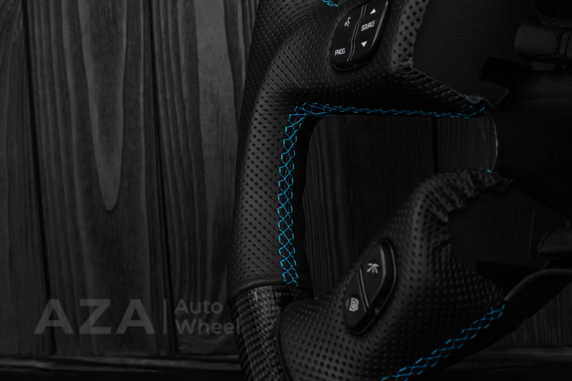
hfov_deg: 37.8
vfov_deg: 25.8
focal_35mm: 52
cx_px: 286
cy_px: 190
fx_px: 834
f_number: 6.3
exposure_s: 1/125
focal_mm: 35
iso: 500
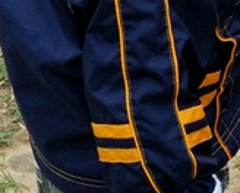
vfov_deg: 3.8
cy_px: -234
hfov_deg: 4.7
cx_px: 440
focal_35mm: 403
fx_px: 2869
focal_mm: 46
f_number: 5.6
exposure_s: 1/400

※ ※ ※

*Instructions for the task:*
Copy the records above exactly. The pictures are not part of the copy.

*Answer space:*
hfov_deg: 37.8
vfov_deg: 25.8
focal_35mm: 52
cx_px: 286
cy_px: 190
fx_px: 834
f_number: 6.3
exposure_s: 1/125
focal_mm: 35
iso: 500
vfov_deg: 3.8
cy_px: -234
hfov_deg: 4.7
cx_px: 440
focal_35mm: 403
fx_px: 2869
focal_mm: 46
f_number: 5.6
exposure_s: 1/400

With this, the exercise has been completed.